The researchers observed that the mice with mini-strokes were far more likely to fail these tasks – suggesting neurological impairment – compared to healthy mice.
Are you allergic to peanuts and worried there might be some in that cookie? Now you can find out using a rather unlikely source: your cell phone.
A team of researchers from the UCLA Henry Samueli School of Engineering and Applied Science has developed a lightweight device called the iTube, which attaches to a common cell phone to detect allergens in food samples.
The iTube attachment uses the cell phone’s built-in camera, along with an accompanying smart-phone application that runs a test with the same high level of sensitivity a laboratory would.
Food allergies are an emerging public concern, affecting as many as 8 percent of young children and 2 percent of adults. Allergic reactions can be severe and even life-threatening.
And while consumer-protection laws regulate the labeling of ingredients in pre-packaged foods, cross-contaminations can still occur during processing, manufacturing and transportation.
Although several products that detect allergens in foods are currently available, they are complex and require bulky equipment, making them ill-suited for use in public settings, according to the UCLA researchers.
The iTube was developed to address these issues, said Aydogan Ozcan, leader of the research team and a UCLA associate professor of electrical engineering and bioengineering. Weighing less than two ounces, the attachment analyzes a test tube–based allergen-concentration test known as a colorimetric assay.
To test for allergens, food samples are initially ground up and mixed in a test tube with hot water and an extraction solvent; this mixture is allowed to set for several minutes.
Then, following a step-by-step procedure, the prepared sample is mixed with a series of other reactive testing liquids. The entire preparation takes roughly 20 minutes.
When the sample is ready, it is measured optically for allergen concentration through the iTube platform, using the cell phone’s camera and a smart application running on the phone.
The kit digitally converts raw images from the cell-phone camera into concentration measurements detected in the food samples. And beyond just a “yes” or “no” answer as to whether allergens are present, the test can also quantify how much of an allergen is in a sample, in parts per million.
The iTube platform can test for a variety of allergens, including peanuts, almonds, eggs, gluten and hazelnuts, Ozcan said.

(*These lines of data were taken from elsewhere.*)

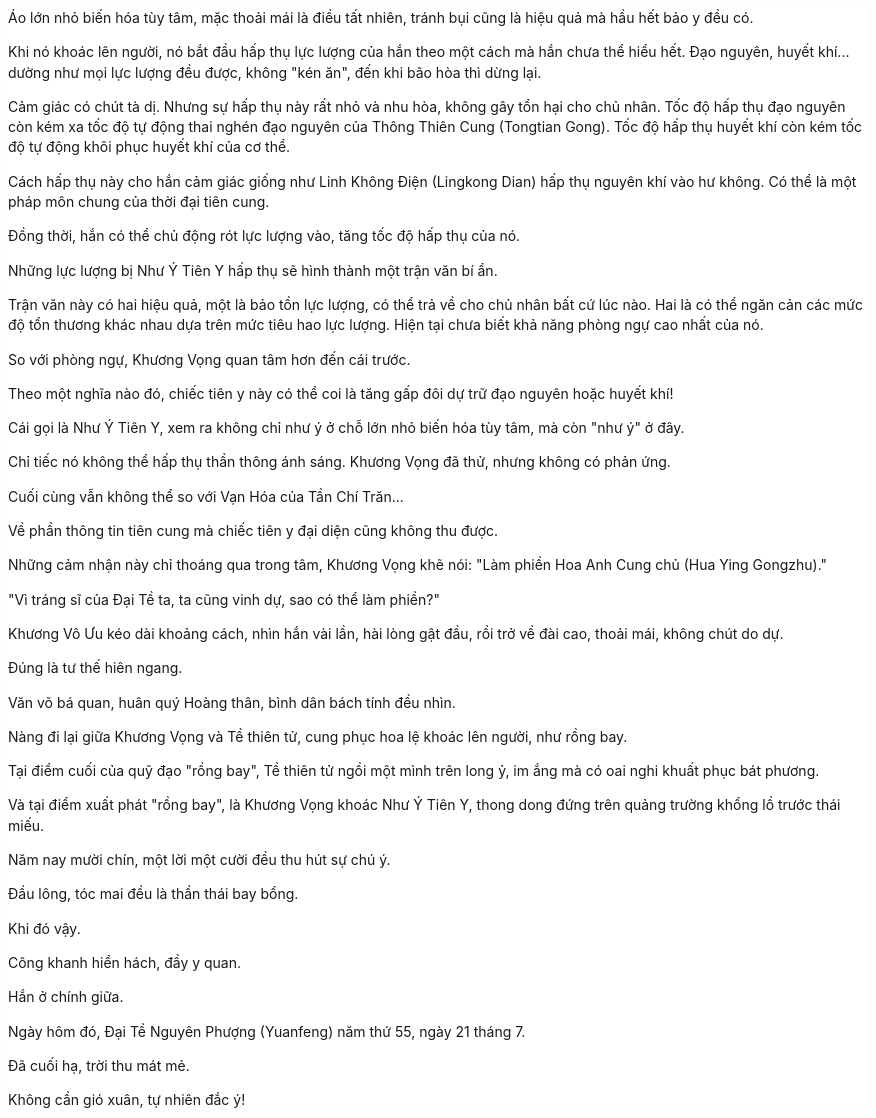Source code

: Áo lớn nhỏ biến hóa tùy tâm, mặc thoải mái là điều tất nhiên, tránh bụi cũng là hiệu quả mà hầu hết bảo y đều có.

Khi nó khoác lên người, nó bắt đầu hấp thụ lực lượng của hắn theo một cách mà hắn chưa thể hiểu hết. Đạo nguyên, huyết khí... dường như mọi lực lượng đều được, không "kén ăn", đến khi bão hòa thì dừng lại.

Cảm giác có chút tà dị. Nhưng sự hấp thụ này rất nhỏ và nhu hòa, không gây tổn hại cho chủ nhân. Tốc độ hấp thụ đạo nguyên còn kém xa tốc độ tự động thai nghén đạo nguyên của Thông Thiên Cung (Tongtian Gong). Tốc độ hấp thụ huyết khí còn kém tốc độ tự động khôi phục huyết khí của cơ thể.

Cách hấp thụ này cho hắn cảm giác giống như Linh Không Điện (Lingkong Dian) hấp thụ nguyên khí vào hư không. Có thể là một pháp môn chung của thời đại tiên cung.

Đồng thời, hắn có thể chủ động rót lực lượng vào, tăng tốc độ hấp thụ của nó.

Những lực lượng bị Như Ý Tiên Y hấp thụ sẽ hình thành một trận văn bí ẩn.

Trận văn này có hai hiệu quả, một là bảo tồn lực lượng, có thể trả về cho chủ nhân bất cứ lúc nào. Hai là có thể ngăn cản các mức độ tổn thương khác nhau dựa trên mức tiêu hao lực lượng. Hiện tại chưa biết khả năng phòng ngự cao nhất của nó.

So với phòng ngự, Khương Vọng quan tâm hơn đến cái trước.

Theo một nghĩa nào đó, chiếc tiên y này có thể coi là tăng gấp đôi dự trữ đạo nguyên hoặc huyết khí!

Cái gọi là Như Ý Tiên Y, xem ra không chỉ như ý ở chỗ lớn nhỏ biến hóa tùy tâm, mà còn "như ý" ở đây.

Chỉ tiếc nó không thể hấp thụ thần thông ánh sáng. Khương Vọng đã thử, nhưng không có phản ứng.

Cuối cùng vẫn không thể so với Vạn Hóa của Tần Chí Trăn...

Về phần thông tin tiên cung mà chiếc tiên y đại diện cũng không thu được.

Những cảm nhận này chỉ thoáng qua trong tâm, Khương Vọng khẽ nói: "Làm phiền Hoa Anh Cung chủ (Hua Ying Gongzhu)."

"Vì tráng sĩ của Đại Tề ta, ta cũng vinh dự, sao có thể làm phiền?"

Khương Vô Ưu kéo dài khoảng cách, nhìn hắn vài lần, hài lòng gật đầu, rồi trở về đài cao, thoải mái, không chút do dự.

Đúng là tư thế hiên ngang.

Văn võ bá quan, huân quý Hoàng thân, bình dân bách tính đều nhìn.

Nàng đi lại giữa Khương Vọng và Tề thiên tử, cung phục hoa lệ khoác lên người, như rồng bay.

Tại điểm cuối của quỹ đạo "rồng bay", Tề thiên tử ngồi một mình trên long ỷ, im ắng mà có oai nghi khuất phục bát phương.

Và tại điểm xuất phát "rồng bay", là Khương Vọng khoác Như Ý Tiên Y, thong dong đứng trên quảng trường khổng lồ trước thái miếu.

Năm nay mười chín, một lời một cười đều thu hút sự chú ý.

Đầu lông, tóc mai đều là thần thái bay bổng.

Khi đó vậy.

Công khanh hiển hách, đầy y quan.

Hắn ở chính giữa.

Ngày hôm đó, Đại Tề Nguyên Phượng (Yuanfeng) năm thứ 55, ngày 21 tháng 7.

Đã cuối hạ, trời thu mát mẻ.

Không cần gió xuân, tự nhiên đắc ý!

The UCLA team successfully tested the iTube using commercially available cookies, analyzing the samples to determine if they had any harmful amount of peanuts, a potential allergen. Their research was recently published online in the peer-reviewed journal Lab on a Chip and will be featured in a forthcoming print issue of the journal.
Other authors of the research included graduate student and lead author Ahmet F. Coskun and undergraduate students Justin Wong, Delaram Khodadadi, Richie Nagi and Andrew Tey, all of whom are members of the Ozcan BioPhotonics Laboratory at UCLA. Ozcan is also a member of the California NanoSystems Institute at UCLA.
“We envision that this cell phone–based allergen testing platform could be very valuable, especially for parents, as well as for schools, restaurants and other public settings,” Ozcan said. “Once successfully deployed in these settings, the big amount of data – as a function of both location and time – that this platform will continuously generate would indeed be priceless for consumers, food manufacturers, policymakers and researchers, among others.”
Allergen-testing results of various food products, tagged with a time and location stamp, can be uploaded directly from cell phones to iTube servers to create a personalized testing archive, which could provide additional resources for allergic individuals around the world.
A statistical allergy database, coupled with geographic information, could be useful for future food-related policies – for example in restaurants, food production and for consumer protection, the researchers said.